» **Document excerpt**:

+-------+

Pyan Gaun, also spelled as Pyangaun, is a settlement that is part of the Chapagaun village development committee in the Lalitpur district of Nepal. It is located 14 km south of Kathmandu. The settlement is renowned for its exceptional craftsmanship in bamboo, particularly in the production of buckets used for measurement.

== Etymology ==
Referred to as Sitapur in ancient times, Pyangaun is a centuries-old crafting village. The settlement's name comes from its distinctive production of bamboo buckets, known as pyang in Nepali. These buckets became regional standard measurements in units called Maana and Pathi. In the past, the village held a monopoly on these buckets in the Kathmandu valley.

== Legend ==
The original inhabitants are believed to be the descendants of Yatsya Malla from Bhaktapur (not to be confused with King Yakshya Malla of the Kathmandu Valley). When the son went to the king to claim his and his mother's rights, the king advised them to work and provided them with a place to stay. The son focused on bamboo crafting, particularly in making measuring instruments for grains. This craft became his profession, and he searched for raw bamboo around the palace.

+-------+

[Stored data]
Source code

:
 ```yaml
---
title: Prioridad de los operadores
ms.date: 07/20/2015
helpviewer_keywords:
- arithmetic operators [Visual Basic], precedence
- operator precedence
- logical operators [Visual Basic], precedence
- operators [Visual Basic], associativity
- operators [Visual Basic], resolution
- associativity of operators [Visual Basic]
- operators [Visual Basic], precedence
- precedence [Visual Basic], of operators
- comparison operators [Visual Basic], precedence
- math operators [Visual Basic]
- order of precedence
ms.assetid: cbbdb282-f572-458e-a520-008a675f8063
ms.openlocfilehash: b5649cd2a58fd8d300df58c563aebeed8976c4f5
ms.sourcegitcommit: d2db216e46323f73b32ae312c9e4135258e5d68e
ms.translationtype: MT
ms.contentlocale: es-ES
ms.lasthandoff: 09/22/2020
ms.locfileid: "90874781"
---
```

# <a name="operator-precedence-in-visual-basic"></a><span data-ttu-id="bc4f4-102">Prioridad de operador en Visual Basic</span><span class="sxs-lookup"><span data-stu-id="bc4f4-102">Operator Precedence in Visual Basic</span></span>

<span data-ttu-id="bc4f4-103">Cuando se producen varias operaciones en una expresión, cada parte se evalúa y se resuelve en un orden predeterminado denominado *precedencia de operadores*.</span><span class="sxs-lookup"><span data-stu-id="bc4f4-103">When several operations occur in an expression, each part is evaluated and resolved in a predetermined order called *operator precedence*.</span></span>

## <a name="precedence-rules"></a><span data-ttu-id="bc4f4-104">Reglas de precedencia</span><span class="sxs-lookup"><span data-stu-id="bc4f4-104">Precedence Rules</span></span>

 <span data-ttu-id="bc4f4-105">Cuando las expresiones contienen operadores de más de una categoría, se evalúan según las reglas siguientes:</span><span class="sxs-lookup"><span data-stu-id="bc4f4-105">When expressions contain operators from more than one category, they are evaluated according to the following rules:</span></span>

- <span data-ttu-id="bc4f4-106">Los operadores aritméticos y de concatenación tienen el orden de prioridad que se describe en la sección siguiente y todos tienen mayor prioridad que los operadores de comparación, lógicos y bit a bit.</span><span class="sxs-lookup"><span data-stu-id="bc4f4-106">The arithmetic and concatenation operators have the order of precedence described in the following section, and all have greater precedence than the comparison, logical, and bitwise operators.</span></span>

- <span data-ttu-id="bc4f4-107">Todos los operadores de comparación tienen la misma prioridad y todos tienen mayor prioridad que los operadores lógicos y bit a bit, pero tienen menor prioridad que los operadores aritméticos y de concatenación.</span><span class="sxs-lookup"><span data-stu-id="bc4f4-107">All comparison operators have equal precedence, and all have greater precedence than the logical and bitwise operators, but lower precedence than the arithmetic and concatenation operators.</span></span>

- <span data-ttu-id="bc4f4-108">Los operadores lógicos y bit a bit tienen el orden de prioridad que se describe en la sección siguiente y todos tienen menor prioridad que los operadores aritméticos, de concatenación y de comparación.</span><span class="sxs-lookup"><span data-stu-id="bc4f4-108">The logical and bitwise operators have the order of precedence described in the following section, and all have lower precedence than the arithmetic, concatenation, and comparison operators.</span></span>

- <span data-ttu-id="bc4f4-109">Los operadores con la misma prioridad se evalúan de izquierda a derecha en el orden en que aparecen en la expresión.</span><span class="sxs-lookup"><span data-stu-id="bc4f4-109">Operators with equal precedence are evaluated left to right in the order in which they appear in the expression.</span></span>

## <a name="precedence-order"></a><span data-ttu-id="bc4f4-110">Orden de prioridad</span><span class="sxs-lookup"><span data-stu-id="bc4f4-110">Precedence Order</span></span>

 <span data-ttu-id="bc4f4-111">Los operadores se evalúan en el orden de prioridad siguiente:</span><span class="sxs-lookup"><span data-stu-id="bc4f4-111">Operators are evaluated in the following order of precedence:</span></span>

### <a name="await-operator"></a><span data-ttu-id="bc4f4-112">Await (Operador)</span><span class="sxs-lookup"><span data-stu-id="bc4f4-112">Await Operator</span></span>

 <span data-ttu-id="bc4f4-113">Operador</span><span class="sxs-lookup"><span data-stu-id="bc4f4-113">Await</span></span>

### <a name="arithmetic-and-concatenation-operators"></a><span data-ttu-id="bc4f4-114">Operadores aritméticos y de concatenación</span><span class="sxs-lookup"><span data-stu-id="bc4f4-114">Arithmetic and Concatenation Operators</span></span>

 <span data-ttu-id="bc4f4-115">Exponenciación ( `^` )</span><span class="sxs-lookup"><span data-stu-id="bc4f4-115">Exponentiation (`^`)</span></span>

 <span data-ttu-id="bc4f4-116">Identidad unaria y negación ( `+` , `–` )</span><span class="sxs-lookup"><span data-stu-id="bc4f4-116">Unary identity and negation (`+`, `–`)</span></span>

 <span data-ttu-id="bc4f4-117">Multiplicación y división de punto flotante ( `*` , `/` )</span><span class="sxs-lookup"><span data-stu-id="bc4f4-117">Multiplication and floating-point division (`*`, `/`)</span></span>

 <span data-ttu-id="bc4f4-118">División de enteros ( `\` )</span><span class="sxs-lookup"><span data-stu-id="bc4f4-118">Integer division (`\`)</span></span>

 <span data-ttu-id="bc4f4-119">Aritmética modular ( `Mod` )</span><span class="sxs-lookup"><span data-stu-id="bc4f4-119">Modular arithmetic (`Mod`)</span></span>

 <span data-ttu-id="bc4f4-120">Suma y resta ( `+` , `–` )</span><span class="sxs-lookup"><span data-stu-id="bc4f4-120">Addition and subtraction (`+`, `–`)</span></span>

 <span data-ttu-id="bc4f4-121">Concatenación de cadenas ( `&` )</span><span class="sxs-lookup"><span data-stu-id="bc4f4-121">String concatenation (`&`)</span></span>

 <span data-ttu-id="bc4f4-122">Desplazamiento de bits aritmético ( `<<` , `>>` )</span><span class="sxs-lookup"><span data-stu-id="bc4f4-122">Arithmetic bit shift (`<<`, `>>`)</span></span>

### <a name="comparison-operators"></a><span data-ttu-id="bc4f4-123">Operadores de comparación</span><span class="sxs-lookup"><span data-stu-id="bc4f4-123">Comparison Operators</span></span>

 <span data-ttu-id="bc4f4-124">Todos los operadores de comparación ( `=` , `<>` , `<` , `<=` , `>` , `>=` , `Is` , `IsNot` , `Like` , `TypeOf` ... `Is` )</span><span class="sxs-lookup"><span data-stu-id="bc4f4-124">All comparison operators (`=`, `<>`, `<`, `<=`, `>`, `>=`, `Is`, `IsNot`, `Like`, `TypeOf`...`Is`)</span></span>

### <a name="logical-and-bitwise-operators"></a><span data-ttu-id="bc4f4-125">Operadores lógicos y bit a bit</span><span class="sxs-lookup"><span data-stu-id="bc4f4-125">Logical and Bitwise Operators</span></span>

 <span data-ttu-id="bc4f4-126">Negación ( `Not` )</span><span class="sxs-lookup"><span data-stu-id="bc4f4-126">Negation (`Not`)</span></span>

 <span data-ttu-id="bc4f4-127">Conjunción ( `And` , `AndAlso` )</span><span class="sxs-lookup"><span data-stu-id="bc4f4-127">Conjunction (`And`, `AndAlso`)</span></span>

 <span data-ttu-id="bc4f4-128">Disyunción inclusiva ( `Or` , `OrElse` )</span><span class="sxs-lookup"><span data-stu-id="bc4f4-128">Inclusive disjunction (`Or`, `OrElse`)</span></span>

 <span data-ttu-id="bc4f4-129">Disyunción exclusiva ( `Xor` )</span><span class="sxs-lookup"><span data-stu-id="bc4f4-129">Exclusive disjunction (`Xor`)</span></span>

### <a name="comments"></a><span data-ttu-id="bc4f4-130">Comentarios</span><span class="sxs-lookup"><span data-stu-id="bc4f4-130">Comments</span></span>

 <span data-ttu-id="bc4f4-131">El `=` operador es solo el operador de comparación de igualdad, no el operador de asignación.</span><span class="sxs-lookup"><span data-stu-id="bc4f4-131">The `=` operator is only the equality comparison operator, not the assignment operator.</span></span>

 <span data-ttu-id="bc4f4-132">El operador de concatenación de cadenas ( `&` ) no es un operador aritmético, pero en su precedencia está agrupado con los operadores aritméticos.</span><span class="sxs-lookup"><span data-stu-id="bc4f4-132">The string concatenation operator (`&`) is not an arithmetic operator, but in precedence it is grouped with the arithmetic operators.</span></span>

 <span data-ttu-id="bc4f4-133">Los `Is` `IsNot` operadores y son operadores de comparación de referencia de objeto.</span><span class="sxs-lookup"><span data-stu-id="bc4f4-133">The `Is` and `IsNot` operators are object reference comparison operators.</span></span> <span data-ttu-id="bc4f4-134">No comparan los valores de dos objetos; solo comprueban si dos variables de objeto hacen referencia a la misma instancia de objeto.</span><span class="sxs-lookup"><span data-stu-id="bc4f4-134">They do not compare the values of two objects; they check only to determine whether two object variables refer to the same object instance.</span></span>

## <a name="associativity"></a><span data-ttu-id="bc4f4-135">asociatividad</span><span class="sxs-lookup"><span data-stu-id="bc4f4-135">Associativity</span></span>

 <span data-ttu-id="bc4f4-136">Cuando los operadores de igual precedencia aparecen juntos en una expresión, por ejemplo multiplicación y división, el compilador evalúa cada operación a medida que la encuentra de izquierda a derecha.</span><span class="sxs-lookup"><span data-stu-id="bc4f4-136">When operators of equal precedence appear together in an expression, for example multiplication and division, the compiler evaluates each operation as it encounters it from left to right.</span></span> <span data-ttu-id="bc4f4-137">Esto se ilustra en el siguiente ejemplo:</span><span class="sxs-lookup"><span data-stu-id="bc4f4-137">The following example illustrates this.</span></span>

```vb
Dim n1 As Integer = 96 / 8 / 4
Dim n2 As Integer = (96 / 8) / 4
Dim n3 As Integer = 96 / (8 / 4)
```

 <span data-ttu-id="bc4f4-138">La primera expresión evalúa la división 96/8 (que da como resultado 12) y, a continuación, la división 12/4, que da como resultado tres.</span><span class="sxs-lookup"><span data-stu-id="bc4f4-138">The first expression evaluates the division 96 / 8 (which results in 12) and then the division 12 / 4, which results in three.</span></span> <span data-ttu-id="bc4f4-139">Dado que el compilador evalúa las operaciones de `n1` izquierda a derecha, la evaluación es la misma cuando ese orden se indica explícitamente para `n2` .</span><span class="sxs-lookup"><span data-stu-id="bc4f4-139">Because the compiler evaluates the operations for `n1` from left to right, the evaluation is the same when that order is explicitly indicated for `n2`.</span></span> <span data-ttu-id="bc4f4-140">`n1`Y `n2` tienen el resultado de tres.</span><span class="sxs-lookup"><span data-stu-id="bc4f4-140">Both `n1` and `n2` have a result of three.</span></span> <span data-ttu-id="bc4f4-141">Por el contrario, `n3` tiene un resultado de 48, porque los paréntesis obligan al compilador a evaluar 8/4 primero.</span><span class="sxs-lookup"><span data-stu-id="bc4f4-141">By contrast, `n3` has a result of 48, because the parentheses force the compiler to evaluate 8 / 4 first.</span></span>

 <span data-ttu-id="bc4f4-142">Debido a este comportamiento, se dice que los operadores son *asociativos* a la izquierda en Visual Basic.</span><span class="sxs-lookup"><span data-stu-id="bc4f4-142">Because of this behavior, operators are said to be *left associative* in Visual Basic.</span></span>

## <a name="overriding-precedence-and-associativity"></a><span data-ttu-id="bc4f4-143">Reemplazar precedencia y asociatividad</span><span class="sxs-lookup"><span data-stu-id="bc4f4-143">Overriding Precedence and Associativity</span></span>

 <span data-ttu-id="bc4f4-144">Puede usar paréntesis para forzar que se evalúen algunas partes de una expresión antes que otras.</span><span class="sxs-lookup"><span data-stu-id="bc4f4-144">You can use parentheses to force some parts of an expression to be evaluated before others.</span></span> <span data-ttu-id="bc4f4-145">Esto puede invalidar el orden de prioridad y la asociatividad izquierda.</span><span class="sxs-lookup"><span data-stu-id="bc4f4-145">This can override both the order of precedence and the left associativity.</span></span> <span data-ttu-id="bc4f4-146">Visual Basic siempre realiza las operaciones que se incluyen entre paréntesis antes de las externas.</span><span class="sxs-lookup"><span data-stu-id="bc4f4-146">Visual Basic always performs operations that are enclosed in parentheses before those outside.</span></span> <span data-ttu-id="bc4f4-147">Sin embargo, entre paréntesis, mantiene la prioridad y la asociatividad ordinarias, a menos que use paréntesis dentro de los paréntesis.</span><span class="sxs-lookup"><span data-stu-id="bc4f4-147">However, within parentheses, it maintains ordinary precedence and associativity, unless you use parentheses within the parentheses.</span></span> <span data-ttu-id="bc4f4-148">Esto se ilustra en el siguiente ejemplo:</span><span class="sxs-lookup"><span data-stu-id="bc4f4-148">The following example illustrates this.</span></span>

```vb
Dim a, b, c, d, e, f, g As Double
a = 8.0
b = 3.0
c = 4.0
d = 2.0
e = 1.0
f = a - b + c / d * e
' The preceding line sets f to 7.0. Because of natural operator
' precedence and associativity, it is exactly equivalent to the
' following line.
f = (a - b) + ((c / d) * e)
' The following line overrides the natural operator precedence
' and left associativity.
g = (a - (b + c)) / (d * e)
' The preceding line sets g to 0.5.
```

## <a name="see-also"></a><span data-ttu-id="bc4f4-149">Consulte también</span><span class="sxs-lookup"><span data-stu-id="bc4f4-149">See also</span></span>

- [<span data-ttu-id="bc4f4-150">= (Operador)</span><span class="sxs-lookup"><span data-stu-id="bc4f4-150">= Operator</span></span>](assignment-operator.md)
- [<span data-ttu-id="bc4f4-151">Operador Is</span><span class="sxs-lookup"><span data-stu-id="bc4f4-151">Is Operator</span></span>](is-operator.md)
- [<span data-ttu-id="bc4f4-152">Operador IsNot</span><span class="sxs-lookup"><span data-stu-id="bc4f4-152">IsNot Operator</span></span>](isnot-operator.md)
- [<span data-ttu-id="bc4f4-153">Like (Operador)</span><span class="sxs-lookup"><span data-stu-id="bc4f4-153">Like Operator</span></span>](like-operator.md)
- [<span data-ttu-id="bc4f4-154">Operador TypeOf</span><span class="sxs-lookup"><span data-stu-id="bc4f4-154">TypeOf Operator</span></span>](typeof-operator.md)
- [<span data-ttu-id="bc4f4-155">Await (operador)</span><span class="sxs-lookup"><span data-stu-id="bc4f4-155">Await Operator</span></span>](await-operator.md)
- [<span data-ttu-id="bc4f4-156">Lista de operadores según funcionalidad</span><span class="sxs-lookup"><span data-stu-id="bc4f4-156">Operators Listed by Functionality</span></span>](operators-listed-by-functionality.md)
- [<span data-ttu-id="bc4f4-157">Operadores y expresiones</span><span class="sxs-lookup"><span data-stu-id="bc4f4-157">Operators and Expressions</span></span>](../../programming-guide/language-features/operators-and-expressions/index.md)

+-------+

» **To do**:
Write what comes next in the Pyangaun text, picking up after its final sentence.

» **Exercise result**:
== Bamboo craft ==
To bring quality bamboos to the village for crafting, workers used to cross the Bagmati river to reach the trail of Chure in the Makwanpur district in the south. In order to prepare buckets of different sizes, they first cut the bamboo into pieces and used fire to flatten it into a mold. The local Shyam Sundar Maharjan quotes,“There was an adventure in collecting the aged bamboos. The wider the width and the older the age (of the bamboo), the bigger the size of the bucket and the greater its life. The demand for bamboo buckets declined with the advent of plastic and chemical products, so it is useless to go for such a long trekking nowadays. I am still making weighing measures using the bamboo available nearby, but these products are not as strong as they used to be”Bamboo boxes have long been replaced by standard metal products in urban areas, but were used in rural areas until the 1990s.

== Festivals ==
The major festivals celebrated in Pyan Gaun are Indra Jatra, Nasa Dyo Puja, Mul Jatra during Chaitra Purnima and Gai Jatra.

The main festival of Pyan Gaun is Indra Jatra, when the people of Pyangaun perform a form of dance known as Kug pyakha. The dance used to be taken to Kathmandu to show to the King at Hanuman Dhokha. The festival lasts for four days.